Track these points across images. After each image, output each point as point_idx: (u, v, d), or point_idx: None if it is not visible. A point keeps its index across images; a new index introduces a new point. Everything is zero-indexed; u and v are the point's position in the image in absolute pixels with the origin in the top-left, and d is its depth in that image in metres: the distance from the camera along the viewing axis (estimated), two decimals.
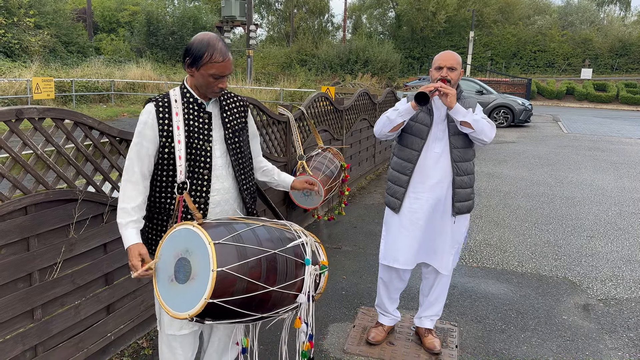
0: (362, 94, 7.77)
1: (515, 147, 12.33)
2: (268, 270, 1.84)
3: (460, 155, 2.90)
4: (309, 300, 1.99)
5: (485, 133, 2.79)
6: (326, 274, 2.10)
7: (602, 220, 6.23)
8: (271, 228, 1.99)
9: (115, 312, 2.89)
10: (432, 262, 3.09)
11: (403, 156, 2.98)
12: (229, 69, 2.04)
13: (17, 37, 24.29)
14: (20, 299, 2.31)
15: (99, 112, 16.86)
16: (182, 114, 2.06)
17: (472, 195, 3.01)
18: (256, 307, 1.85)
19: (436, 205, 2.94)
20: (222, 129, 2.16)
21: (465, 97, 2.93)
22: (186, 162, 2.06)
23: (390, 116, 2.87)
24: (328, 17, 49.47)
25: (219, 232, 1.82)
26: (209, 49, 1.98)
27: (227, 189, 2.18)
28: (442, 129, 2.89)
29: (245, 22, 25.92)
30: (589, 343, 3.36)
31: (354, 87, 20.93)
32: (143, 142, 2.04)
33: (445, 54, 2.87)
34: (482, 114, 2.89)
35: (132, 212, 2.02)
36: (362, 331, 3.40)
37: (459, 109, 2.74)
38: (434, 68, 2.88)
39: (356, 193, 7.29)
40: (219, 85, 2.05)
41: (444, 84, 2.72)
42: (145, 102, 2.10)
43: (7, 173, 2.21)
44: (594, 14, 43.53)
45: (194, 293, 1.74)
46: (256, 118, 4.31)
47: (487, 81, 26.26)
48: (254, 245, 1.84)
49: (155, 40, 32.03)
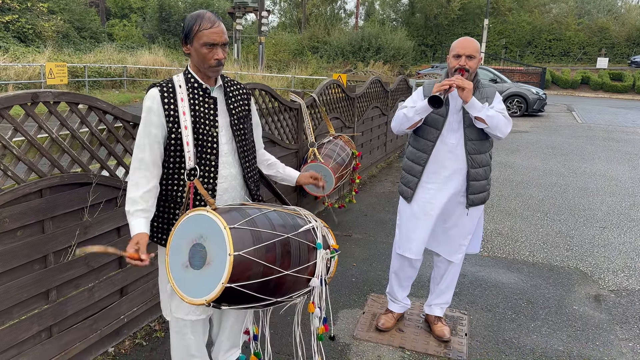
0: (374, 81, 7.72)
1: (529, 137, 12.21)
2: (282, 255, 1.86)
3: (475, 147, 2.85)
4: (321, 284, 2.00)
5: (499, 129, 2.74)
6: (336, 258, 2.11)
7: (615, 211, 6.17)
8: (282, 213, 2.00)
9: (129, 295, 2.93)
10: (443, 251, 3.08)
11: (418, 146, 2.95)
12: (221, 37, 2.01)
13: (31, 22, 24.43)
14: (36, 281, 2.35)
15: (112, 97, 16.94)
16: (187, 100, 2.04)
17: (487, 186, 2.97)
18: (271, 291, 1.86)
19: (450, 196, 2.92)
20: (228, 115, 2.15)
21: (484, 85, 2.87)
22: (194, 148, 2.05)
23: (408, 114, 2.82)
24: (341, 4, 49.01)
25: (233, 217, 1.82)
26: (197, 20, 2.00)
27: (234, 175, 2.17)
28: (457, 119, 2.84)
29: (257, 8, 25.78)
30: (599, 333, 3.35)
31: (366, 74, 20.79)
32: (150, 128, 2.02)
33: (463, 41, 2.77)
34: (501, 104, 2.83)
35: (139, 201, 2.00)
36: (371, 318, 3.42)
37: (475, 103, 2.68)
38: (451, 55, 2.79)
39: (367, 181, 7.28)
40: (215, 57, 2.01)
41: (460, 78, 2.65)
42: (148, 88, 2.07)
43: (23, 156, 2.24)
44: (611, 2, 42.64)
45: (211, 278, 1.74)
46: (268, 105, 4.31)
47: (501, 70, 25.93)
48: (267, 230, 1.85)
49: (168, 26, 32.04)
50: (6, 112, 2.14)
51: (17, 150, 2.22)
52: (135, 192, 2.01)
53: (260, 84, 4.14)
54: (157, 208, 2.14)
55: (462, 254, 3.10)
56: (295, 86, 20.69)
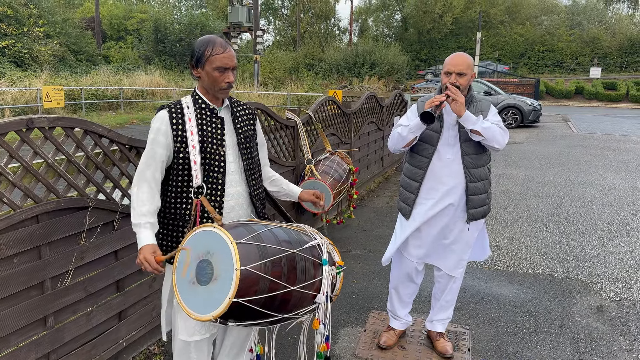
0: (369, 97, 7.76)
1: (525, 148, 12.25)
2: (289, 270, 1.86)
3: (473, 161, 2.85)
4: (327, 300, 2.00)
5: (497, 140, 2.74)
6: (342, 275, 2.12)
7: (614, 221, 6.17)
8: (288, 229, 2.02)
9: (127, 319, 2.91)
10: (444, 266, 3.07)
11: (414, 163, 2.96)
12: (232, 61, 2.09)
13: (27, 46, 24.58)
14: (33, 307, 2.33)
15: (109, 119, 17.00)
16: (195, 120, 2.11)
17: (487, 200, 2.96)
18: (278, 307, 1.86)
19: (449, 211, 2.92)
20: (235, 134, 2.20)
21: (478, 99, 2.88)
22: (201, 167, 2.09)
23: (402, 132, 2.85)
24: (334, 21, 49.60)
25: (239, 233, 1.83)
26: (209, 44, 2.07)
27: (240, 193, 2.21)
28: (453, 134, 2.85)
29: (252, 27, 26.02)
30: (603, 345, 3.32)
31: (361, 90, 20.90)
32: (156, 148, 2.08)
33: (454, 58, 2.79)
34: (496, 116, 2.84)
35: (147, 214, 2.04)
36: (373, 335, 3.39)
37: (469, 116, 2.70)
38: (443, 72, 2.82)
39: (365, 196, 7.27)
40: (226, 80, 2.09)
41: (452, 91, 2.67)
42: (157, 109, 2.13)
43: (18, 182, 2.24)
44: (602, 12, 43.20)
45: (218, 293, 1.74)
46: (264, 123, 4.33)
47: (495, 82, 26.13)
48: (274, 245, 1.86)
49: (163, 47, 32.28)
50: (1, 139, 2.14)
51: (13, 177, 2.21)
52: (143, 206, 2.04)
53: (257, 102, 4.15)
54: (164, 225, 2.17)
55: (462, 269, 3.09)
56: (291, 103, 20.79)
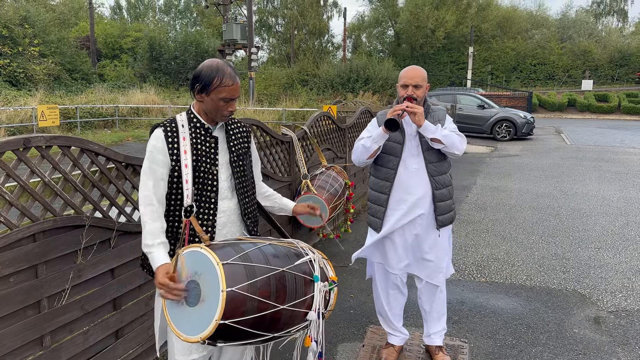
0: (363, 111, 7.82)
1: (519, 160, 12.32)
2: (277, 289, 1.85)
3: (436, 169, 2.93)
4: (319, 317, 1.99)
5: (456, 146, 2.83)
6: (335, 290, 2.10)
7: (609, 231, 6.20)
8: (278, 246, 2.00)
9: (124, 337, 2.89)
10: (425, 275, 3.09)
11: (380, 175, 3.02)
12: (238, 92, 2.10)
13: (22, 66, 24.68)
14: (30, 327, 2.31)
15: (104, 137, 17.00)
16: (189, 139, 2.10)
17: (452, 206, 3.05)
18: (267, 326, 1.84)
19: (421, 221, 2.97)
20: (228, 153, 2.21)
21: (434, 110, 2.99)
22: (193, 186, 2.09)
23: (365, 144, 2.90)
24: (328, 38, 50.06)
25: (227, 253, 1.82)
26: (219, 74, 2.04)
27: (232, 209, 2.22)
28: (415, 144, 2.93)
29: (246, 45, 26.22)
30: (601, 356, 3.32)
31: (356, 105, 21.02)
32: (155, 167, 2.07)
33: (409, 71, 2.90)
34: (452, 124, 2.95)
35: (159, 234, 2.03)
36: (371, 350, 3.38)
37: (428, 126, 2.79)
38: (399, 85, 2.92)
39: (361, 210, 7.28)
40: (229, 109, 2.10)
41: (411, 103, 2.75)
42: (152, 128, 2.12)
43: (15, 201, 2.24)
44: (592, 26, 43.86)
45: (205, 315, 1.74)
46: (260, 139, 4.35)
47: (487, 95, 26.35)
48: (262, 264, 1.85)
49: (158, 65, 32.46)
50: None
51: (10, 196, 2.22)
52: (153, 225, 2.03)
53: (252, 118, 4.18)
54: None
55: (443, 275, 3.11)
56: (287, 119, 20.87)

=== Required work ===
Word for word, return the material above, but drop the pictures.

=== Answer area ===
Track these points across images. After each image, output each point as point_idx: (u, v, d), or point_idx: None if it is not visible. A point keeps its index across images; a new index introduces a new point. Everything is zero-indexed; u and v are the point's position in the image in absolute pixels with the origin in the top-left, and d is its depth in that image in metres: the distance from the camera along the viewing axis (estimated), two decimals.
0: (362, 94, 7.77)
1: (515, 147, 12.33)
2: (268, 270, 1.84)
3: (460, 155, 2.90)
4: (309, 300, 1.99)
5: (485, 133, 2.79)
6: (326, 274, 2.10)
7: (602, 220, 6.23)
8: (271, 228, 1.99)
9: (115, 312, 2.89)
10: (432, 262, 3.09)
11: (403, 156, 2.98)
12: (229, 69, 2.04)
13: (17, 37, 24.29)
14: (20, 299, 2.31)
15: (99, 112, 16.86)
16: (182, 114, 2.06)
17: (472, 195, 3.01)
18: (256, 307, 1.85)
19: (436, 205, 2.94)
20: (222, 129, 2.16)
21: (465, 97, 2.93)
22: (186, 162, 2.06)
23: (390, 116, 2.87)
24: (328, 17, 49.47)
25: (219, 232, 1.82)
26: (209, 49, 1.98)
27: (227, 189, 2.18)
28: (442, 129, 2.89)
29: (245, 22, 25.92)
30: (589, 343, 3.36)
31: (354, 87, 20.93)
32: (143, 142, 2.04)
33: (445, 54, 2.87)
34: (482, 114, 2.89)
35: (132, 212, 2.02)
36: (362, 331, 3.40)
37: (459, 109, 2.74)
38: (434, 68, 2.88)
39: (356, 193, 7.29)
40: (219, 85, 2.05)
41: (444, 84, 2.72)
42: (145, 102, 2.10)
43: (7, 173, 2.21)
44: (594, 14, 43.53)
45: (194, 293, 1.74)
46: (256, 118, 4.31)
47: (487, 81, 26.26)
48: (254, 245, 1.84)
49: (155, 40, 32.03)
0: (374, 81, 7.72)
1: (529, 137, 12.21)
2: (282, 255, 1.86)
3: (475, 147, 2.85)
4: (321, 284, 2.00)
5: (499, 129, 2.74)
6: (336, 258, 2.11)
7: (615, 211, 6.17)
8: (282, 213, 2.00)
9: (129, 295, 2.93)
10: (443, 251, 3.08)
11: (418, 146, 2.95)
12: (221, 37, 2.01)
13: (31, 22, 24.43)
14: (36, 281, 2.35)
15: (112, 97, 16.94)
16: (187, 100, 2.04)
17: (487, 186, 2.97)
18: (271, 291, 1.86)
19: (450, 196, 2.92)
20: (228, 115, 2.15)
21: (484, 85, 2.87)
22: (194, 148, 2.05)
23: (408, 114, 2.82)
24: (341, 4, 49.01)
25: (233, 217, 1.82)
26: (197, 20, 2.00)
27: (234, 175, 2.17)
28: (457, 119, 2.84)
29: (257, 8, 25.78)
30: (599, 333, 3.35)
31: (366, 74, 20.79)
32: (150, 128, 2.02)
33: (463, 41, 2.77)
34: (501, 104, 2.83)
35: (139, 201, 2.00)
36: (371, 318, 3.42)
37: (475, 103, 2.68)
38: (451, 55, 2.79)
39: (367, 181, 7.28)
40: (215, 57, 2.01)
41: (460, 78, 2.65)
42: (148, 88, 2.07)
43: (23, 156, 2.24)
44: (611, 2, 42.64)
45: (211, 278, 1.74)
46: (268, 105, 4.31)
47: (501, 70, 25.93)
48: (267, 230, 1.85)
49: (168, 26, 32.04)
50: (6, 112, 2.14)
51: (17, 150, 2.22)
52: (135, 192, 2.01)
53: (260, 84, 4.14)
54: (157, 208, 2.14)
55: (462, 254, 3.10)
56: (295, 86, 20.69)
0: (369, 97, 7.76)
1: (525, 148, 12.25)
2: (289, 270, 1.86)
3: (473, 161, 2.85)
4: (327, 300, 2.00)
5: (497, 140, 2.74)
6: (342, 275, 2.12)
7: (614, 221, 6.17)
8: (288, 229, 2.02)
9: (127, 319, 2.91)
10: (444, 266, 3.07)
11: (414, 163, 2.96)
12: (232, 61, 2.09)
13: (27, 46, 24.58)
14: (33, 307, 2.33)
15: (109, 119, 17.00)
16: (195, 120, 2.11)
17: (487, 200, 2.96)
18: (278, 307, 1.86)
19: (449, 211, 2.92)
20: (235, 134, 2.20)
21: (478, 99, 2.88)
22: (201, 167, 2.09)
23: (402, 132, 2.85)
24: (334, 21, 49.60)
25: (239, 233, 1.83)
26: (209, 44, 2.07)
27: (240, 193, 2.21)
28: (453, 134, 2.85)
29: (252, 27, 26.02)
30: (603, 345, 3.32)
31: (361, 90, 20.90)
32: (156, 148, 2.08)
33: (454, 58, 2.79)
34: (496, 116, 2.84)
35: (147, 214, 2.04)
36: (373, 335, 3.39)
37: (469, 116, 2.70)
38: (443, 72, 2.82)
39: (365, 196, 7.27)
40: (226, 80, 2.09)
41: (452, 91, 2.67)
42: (157, 109, 2.13)
43: (18, 182, 2.24)
44: (602, 12, 43.20)
45: (218, 293, 1.74)
46: (264, 123, 4.33)
47: (495, 82, 26.13)
48: (274, 245, 1.86)
49: (163, 47, 32.28)
50: (1, 139, 2.14)
51: (13, 177, 2.21)
52: (143, 206, 2.04)
53: (257, 102, 4.15)
54: (164, 225, 2.17)
55: (462, 269, 3.09)
56: (291, 103, 20.79)
0: (363, 111, 7.82)
1: (519, 160, 12.32)
2: (277, 289, 1.85)
3: (436, 169, 2.93)
4: (319, 317, 1.99)
5: (456, 146, 2.83)
6: (335, 290, 2.10)
7: (609, 231, 6.20)
8: (278, 246, 2.00)
9: (124, 337, 2.89)
10: (425, 275, 3.09)
11: (380, 175, 3.02)
12: (238, 92, 2.10)
13: (22, 66, 24.68)
14: (30, 327, 2.31)
15: (104, 137, 17.00)
16: (189, 139, 2.10)
17: (452, 206, 3.05)
18: (267, 326, 1.84)
19: (421, 221, 2.97)
20: (228, 153, 2.21)
21: (434, 110, 2.99)
22: (193, 186, 2.09)
23: (365, 144, 2.90)
24: (328, 38, 50.06)
25: (227, 253, 1.82)
26: (219, 74, 2.04)
27: (232, 209, 2.22)
28: (415, 144, 2.93)
29: (246, 45, 26.22)
30: (601, 356, 3.32)
31: (356, 105, 21.02)
32: (155, 167, 2.07)
33: (409, 71, 2.90)
34: (452, 124, 2.95)
35: (159, 234, 2.03)
36: (371, 350, 3.38)
37: (428, 126, 2.79)
38: (399, 85, 2.92)
39: (361, 210, 7.28)
40: (229, 109, 2.10)
41: (411, 103, 2.75)
42: (152, 128, 2.12)
43: (15, 201, 2.24)
44: (592, 26, 43.86)
45: (205, 315, 1.74)
46: (260, 139, 4.35)
47: (487, 95, 26.35)
48: (262, 264, 1.85)
49: (158, 65, 32.46)
50: None
51: (10, 196, 2.22)
52: (153, 225, 2.03)
53: (252, 118, 4.18)
54: None
55: (443, 275, 3.11)
56: (287, 119, 20.87)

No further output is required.